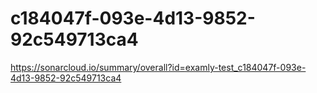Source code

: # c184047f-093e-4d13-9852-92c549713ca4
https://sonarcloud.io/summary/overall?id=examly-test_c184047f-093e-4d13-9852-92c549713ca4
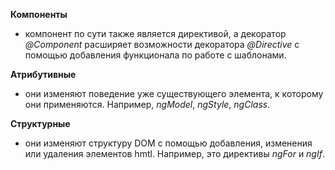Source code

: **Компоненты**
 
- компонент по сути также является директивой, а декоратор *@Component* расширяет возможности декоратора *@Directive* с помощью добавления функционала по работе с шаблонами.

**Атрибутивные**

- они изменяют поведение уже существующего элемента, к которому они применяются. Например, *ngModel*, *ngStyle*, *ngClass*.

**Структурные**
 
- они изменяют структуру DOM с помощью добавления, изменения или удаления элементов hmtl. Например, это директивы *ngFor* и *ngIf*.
=-=-=
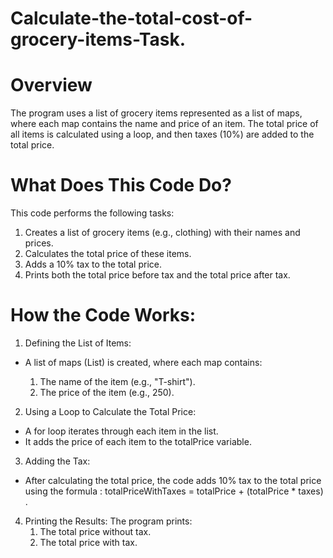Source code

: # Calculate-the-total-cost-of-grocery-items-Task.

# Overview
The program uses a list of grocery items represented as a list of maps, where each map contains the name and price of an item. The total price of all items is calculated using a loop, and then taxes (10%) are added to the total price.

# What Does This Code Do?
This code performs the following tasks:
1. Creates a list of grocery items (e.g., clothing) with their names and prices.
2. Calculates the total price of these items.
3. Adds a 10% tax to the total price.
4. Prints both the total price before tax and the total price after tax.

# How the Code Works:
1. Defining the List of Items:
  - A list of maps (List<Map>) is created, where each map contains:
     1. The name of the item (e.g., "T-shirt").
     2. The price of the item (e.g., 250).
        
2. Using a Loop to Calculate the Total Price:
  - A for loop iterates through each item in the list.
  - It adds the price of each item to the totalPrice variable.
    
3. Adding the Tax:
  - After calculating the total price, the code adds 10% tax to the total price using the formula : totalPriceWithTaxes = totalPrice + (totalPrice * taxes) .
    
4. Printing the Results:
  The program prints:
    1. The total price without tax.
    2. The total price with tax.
=-=-=
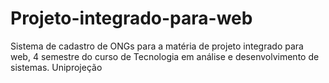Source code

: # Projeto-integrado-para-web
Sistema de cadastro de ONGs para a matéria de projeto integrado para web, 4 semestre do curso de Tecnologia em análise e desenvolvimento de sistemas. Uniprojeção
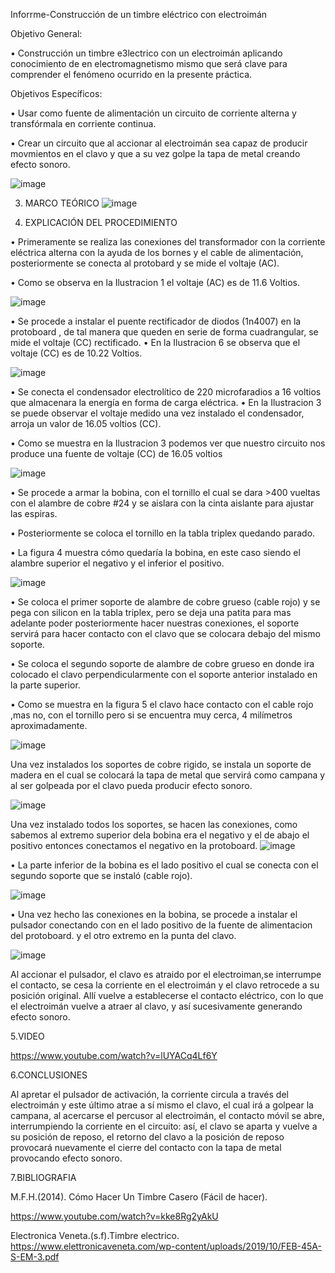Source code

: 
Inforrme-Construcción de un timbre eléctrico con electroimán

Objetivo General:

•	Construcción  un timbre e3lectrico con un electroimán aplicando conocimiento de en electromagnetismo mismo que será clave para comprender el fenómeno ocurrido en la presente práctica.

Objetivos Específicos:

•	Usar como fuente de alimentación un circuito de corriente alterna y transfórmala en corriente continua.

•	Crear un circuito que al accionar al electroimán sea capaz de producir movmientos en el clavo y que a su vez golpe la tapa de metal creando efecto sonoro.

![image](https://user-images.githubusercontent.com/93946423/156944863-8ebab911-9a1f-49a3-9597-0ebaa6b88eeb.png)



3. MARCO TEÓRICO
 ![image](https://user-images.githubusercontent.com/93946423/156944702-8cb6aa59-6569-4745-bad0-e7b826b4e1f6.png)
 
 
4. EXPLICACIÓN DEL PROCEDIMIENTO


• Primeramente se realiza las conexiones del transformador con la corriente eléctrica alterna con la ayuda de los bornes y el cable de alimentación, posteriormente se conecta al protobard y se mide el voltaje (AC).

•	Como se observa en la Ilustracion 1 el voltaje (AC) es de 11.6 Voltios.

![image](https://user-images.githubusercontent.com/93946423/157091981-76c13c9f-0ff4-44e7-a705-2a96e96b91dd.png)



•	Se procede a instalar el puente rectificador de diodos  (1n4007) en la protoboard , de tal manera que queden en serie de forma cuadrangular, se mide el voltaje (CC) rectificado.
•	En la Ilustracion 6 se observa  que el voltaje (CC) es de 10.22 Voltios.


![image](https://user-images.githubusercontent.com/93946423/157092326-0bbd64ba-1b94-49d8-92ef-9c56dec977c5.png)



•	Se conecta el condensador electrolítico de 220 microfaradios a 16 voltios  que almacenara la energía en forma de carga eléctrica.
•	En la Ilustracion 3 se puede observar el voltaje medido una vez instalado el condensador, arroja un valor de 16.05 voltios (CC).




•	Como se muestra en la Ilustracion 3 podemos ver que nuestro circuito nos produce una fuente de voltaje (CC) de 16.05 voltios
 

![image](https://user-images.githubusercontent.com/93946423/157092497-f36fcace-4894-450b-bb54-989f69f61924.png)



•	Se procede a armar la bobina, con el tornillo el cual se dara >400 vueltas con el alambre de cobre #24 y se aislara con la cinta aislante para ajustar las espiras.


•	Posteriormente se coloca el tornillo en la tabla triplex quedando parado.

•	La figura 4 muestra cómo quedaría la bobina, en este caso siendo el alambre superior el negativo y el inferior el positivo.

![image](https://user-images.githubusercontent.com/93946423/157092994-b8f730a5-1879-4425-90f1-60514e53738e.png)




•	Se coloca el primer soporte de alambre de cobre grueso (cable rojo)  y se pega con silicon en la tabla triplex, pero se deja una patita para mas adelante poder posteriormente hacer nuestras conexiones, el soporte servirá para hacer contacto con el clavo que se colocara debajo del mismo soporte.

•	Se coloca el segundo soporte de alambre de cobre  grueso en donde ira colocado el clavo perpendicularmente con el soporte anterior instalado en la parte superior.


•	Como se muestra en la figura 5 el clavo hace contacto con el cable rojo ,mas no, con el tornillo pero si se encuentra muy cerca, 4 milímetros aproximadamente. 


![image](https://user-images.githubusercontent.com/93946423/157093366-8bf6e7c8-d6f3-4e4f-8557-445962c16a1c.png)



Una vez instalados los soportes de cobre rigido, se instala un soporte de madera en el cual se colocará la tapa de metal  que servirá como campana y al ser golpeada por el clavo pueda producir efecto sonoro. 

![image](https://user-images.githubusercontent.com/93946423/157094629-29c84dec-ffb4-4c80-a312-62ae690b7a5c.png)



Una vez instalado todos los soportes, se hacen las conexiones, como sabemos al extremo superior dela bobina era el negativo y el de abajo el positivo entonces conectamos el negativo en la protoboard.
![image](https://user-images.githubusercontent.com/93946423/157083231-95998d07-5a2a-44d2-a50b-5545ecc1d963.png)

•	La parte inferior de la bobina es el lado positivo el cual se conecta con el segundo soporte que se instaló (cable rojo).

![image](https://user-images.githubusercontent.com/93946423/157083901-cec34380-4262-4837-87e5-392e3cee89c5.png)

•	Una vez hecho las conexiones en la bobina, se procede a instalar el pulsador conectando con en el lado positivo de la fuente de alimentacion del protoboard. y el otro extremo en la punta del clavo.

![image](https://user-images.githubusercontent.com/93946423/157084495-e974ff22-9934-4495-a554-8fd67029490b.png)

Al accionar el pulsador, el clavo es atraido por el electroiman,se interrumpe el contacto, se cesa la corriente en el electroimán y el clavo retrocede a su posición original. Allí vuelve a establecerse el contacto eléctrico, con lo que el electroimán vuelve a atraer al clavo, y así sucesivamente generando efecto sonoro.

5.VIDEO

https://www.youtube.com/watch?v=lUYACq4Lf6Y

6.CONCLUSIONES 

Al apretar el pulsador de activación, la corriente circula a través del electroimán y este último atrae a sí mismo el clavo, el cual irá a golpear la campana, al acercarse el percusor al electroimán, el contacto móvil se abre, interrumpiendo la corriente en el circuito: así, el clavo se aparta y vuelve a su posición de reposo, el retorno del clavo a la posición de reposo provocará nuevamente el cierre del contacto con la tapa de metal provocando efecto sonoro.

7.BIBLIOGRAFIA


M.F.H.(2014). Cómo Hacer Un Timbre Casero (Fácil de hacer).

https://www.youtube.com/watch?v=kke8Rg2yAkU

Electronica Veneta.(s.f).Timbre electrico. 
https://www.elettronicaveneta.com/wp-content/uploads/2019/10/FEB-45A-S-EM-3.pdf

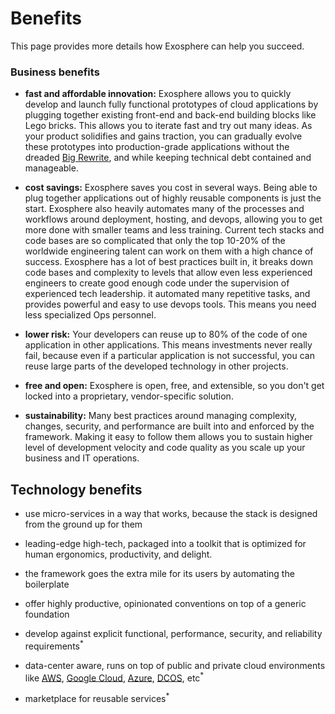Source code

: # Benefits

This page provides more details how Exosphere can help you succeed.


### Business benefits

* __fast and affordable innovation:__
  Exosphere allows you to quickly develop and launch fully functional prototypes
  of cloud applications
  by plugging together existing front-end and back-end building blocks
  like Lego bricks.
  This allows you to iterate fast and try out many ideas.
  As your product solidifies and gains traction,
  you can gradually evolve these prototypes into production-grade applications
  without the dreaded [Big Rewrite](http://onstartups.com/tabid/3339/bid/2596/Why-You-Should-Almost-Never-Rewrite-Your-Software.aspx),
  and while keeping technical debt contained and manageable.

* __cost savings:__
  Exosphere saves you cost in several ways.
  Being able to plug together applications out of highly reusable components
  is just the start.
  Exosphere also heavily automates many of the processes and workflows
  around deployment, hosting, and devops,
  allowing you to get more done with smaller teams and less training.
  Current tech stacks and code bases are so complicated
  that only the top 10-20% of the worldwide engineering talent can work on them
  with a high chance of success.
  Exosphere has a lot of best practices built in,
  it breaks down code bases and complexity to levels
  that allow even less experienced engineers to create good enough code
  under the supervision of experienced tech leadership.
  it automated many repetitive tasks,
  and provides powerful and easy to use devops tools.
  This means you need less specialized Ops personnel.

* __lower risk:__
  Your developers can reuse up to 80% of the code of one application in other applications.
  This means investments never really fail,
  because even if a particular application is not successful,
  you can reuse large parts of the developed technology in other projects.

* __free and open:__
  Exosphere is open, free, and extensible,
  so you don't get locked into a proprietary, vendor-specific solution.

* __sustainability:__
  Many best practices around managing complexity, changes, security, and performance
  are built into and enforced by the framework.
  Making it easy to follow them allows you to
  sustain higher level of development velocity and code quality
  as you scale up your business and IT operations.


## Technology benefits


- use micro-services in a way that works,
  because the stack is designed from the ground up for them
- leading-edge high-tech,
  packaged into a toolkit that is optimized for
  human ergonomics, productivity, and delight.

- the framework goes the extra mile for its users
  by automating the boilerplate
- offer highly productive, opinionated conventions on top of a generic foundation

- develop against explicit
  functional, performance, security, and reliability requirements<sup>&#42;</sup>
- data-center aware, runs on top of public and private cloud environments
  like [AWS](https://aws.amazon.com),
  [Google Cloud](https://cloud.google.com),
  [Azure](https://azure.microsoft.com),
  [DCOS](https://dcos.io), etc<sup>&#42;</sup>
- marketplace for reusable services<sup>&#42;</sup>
=-=-=
> _Exercise goal_:
Retype the portion of the data above that starts on the line with "[DCOS](https://dcos.io), etc<sup>&#42;</sup>" and finishes on the line with "- marketplace for", including both of those lines.

> _Expected answer_:
  [DCOS](https://dcos.io), etc<sup>&#42;</sup>
- marketplace for reusable services<sup>&#42;</sup>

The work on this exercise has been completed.